*** Information given ***
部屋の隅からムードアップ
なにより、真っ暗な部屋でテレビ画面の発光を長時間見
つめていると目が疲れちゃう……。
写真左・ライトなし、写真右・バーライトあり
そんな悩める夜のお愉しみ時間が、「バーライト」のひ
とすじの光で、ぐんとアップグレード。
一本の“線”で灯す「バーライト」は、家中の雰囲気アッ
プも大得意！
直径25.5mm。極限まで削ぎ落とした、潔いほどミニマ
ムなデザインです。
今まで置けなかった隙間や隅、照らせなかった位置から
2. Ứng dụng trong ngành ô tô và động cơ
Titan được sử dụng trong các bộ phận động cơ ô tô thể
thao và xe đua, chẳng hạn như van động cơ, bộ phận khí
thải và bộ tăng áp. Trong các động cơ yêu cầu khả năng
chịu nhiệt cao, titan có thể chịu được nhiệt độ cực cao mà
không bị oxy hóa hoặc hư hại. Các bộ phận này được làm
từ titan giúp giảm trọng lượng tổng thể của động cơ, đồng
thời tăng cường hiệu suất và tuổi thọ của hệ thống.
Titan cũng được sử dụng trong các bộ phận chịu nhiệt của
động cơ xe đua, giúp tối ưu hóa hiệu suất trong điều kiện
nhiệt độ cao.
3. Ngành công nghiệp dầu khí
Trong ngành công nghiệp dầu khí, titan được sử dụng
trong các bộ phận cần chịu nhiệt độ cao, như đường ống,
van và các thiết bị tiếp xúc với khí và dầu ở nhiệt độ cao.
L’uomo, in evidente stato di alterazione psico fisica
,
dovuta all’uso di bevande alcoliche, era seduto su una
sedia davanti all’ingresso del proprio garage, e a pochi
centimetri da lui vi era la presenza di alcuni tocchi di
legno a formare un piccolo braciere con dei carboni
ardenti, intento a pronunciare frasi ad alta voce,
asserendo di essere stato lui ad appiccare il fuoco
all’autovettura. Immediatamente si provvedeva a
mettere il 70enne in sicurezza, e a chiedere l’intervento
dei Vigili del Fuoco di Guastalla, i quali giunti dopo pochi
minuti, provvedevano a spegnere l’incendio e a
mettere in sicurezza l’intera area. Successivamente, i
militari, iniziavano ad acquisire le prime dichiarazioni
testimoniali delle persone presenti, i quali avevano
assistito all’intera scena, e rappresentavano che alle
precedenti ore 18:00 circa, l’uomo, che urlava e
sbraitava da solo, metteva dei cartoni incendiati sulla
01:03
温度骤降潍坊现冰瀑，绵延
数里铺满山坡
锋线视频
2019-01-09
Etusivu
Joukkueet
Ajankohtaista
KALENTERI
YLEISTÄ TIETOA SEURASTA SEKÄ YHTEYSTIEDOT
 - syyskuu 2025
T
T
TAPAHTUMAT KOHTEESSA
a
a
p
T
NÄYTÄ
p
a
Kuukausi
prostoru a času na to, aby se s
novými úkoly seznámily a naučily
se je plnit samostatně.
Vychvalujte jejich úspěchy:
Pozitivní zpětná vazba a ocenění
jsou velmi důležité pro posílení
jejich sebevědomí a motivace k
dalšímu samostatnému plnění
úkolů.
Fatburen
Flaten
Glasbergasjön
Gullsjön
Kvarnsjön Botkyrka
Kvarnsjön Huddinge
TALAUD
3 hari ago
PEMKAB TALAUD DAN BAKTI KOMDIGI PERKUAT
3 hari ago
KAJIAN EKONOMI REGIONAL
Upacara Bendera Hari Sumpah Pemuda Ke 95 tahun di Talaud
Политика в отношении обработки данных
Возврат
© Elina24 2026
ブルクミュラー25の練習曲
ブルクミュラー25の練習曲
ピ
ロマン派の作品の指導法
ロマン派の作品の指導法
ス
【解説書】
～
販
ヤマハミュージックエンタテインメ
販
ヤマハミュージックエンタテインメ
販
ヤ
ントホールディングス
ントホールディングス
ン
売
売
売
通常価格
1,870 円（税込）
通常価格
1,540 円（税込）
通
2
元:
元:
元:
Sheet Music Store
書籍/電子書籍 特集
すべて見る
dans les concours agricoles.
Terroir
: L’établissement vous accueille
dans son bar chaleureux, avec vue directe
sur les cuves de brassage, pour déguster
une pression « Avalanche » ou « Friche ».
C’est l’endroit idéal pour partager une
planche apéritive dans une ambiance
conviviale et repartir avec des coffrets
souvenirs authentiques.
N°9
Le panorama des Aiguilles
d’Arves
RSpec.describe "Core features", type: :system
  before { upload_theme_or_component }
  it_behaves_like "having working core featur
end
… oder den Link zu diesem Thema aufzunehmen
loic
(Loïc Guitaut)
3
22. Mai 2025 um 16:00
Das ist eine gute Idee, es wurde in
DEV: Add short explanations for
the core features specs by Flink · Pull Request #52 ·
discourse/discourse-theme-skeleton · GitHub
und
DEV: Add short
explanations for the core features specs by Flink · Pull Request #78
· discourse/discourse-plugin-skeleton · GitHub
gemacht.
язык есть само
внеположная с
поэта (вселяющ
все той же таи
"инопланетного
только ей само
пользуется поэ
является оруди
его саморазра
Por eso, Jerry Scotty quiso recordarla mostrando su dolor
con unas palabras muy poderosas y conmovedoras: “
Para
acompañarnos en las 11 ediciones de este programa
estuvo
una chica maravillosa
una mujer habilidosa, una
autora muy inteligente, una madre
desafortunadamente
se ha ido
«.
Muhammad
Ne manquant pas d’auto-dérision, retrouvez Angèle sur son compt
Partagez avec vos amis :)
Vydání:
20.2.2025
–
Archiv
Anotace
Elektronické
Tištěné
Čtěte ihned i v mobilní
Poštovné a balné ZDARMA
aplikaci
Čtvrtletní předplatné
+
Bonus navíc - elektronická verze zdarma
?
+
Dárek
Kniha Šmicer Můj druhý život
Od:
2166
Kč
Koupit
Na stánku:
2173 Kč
*** End of Information given ***
Your assignment
Transcribe the records exactly as they appear.

Exercise answer
部屋の隅からムードアップ
なにより、真っ暗な部屋でテレビ画面の発光を長時間見
つめていると目が疲れちゃう……。
写真左・ライトなし、写真右・バーライトあり
そんな悩める夜のお愉しみ時間が、「バーライト」のひ
とすじの光で、ぐんとアップグレード。
一本の“線”で灯す「バーライト」は、家中の雰囲気アッ
プも大得意！
直径25.5mm。極限まで削ぎ落とした、潔いほどミニマ
ムなデザインです。
今まで置けなかった隙間や隅、照らせなかった位置から
2. Ứng dụng trong ngành ô tô và động cơ
Titan được sử dụng trong các bộ phận động cơ ô tô thể
thao và xe đua, chẳng hạn như van động cơ, bộ phận khí
thải và bộ tăng áp. Trong các động cơ yêu cầu khả năng
chịu nhiệt cao, titan có thể chịu được nhiệt độ cực cao mà
không bị oxy hóa hoặc hư hại. Các bộ phận này được làm
từ titan giúp giảm trọng lượng tổng thể của động cơ, đồng
thời tăng cường hiệu suất và tuổi thọ của hệ thống.
Titan cũng được sử dụng trong các bộ phận chịu nhiệt của
động cơ xe đua, giúp tối ưu hóa hiệu suất trong điều kiện
nhiệt độ cao.
3. Ngành công nghiệp dầu khí
Trong ngành công nghiệp dầu khí, titan được sử dụng
trong các bộ phận cần chịu nhiệt độ cao, như đường ống,
van và các thiết bị tiếp xúc với khí và dầu ở nhiệt độ cao.
L’uomo, in evidente stato di alterazione psico fisica
,
dovuta all’uso di bevande alcoliche, era seduto su una
sedia davanti all’ingresso del proprio garage, e a pochi
centimetri da lui vi era la presenza di alcuni tocchi di
legno a formare un piccolo braciere con dei carboni
ardenti, intento a pronunciare frasi ad alta voce,
asserendo di essere stato lui ad appiccare il fuoco
all’autovettura. Immediatamente si provvedeva a
mettere il 70enne in sicurezza, e a chiedere l’intervento
dei Vigili del Fuoco di Guastalla, i quali giunti dopo pochi
minuti, provvedevano a spegnere l’incendio e a
mettere in sicurezza l’intera area. Successivamente, i
militari, iniziavano ad acquisire le prime dichiarazioni
testimoniali delle persone presenti, i quali avevano
assistito all’intera scena, e rappresentavano che alle
precedenti ore 18:00 circa, l’uomo, che urlava e
sbraitava da solo, metteva dei cartoni incendiati sulla
01:03
温度骤降潍坊现冰瀑，绵延
数里铺满山坡
锋线视频
2019-01-09
Etusivu
Joukkueet
Ajankohtaista
KALENTERI
YLEISTÄ TIETOA SEURASTA SEKÄ YHTEYSTIEDOT
 - syyskuu 2025
T
T
TAPAHTUMAT KOHTEESSA
a
a
p
T
NÄYTÄ
p
a
Kuukausi
prostoru a času na to, aby se s
novými úkoly seznámily a naučily
se je plnit samostatně.
Vychvalujte jejich úspěchy:
Pozitivní zpětná vazba a ocenění
jsou velmi důležité pro posílení
jejich sebevědomí a motivace k
dalšímu samostatnému plnění
úkolů.
Fatburen
Flaten
Glasbergasjön
Gullsjön
Kvarnsjön Botkyrka
Kvarnsjön Huddinge
TALAUD
3 hari ago
PEMKAB TALAUD DAN BAKTI KOMDIGI PERKUAT
3 hari ago
KAJIAN EKONOMI REGIONAL
Upacara Bendera Hari Sumpah Pemuda Ke 95 tahun di Talaud
Политика в отношении обработки данных
Возврат
© Elina24 2026
ブルクミュラー25の練習曲
ブルクミュラー25の練習曲
ピ
ロマン派の作品の指導法
ロマン派の作品の指導法
ス
【解説書】
～
販
ヤマハミュージックエンタテインメ
販
ヤマハミュージックエンタテインメ
販
ヤ
ントホールディングス
ントホールディングス
ン
売
売
売
通常価格
1,870 円（税込）
通常価格
1,540 円（税込）
通
2
元:
元:
元:
Sheet Music Store
書籍/電子書籍 特集
すべて見る
dans les concours agricoles.
Terroir
: L’établissement vous accueille
dans son bar chaleureux, avec vue directe
sur les cuves de brassage, pour déguster
une pression « Avalanche » ou « Friche ».
C’est l’endroit idéal pour partager une
planche apéritive dans une ambiance
conviviale et repartir avec des coffrets
souvenirs authentiques.
N°9
Le panorama des Aiguilles
d’Arves
RSpec.describe "Core features", type: :system
  before { upload_theme_or_component }
  it_behaves_like "having working core featur
end
… oder den Link zu diesem Thema aufzunehmen
loic
(Loïc Guitaut)
3
22. Mai 2025 um 16:00
Das ist eine gute Idee, es wurde in
DEV: Add short explanations for
the core features specs by Flink · Pull Request #52 ·
discourse/discourse-theme-skeleton · GitHub
und
DEV: Add short
explanations for the core features specs by Flink · Pull Request #78
· discourse/discourse-plugin-skeleton · GitHub
gemacht.
язык есть само
внеположная с
поэта (вселяющ
все той же таи
"инопланетного
только ей само
пользуется поэ
является оруди
его саморазра
Por eso, Jerry Scotty quiso recordarla mostrando su dolor
con unas palabras muy poderosas y conmovedoras: “
Para
acompañarnos en las 11 ediciones de este programa
estuvo
una chica maravillosa
una mujer habilidosa, una
autora muy inteligente, una madre
desafortunadamente
se ha ido
«.
Muhammad
Ne manquant pas d’auto-dérision, retrouvez Angèle sur son compt
Partagez avec vos amis :)
Vydání:
20.2.2025
–
Archiv
Anotace
Elektronické
Tištěné
Čtěte ihned i v mobilní
Poštovné a balné ZDARMA
aplikaci
Čtvrtletní předplatné
+
Bonus navíc - elektronická verze zdarma
?
+
Dárek
Kniha Šmicer Můj druhý život
Od:
2166
Kč
Koupit
Na stánku:
2173 Kč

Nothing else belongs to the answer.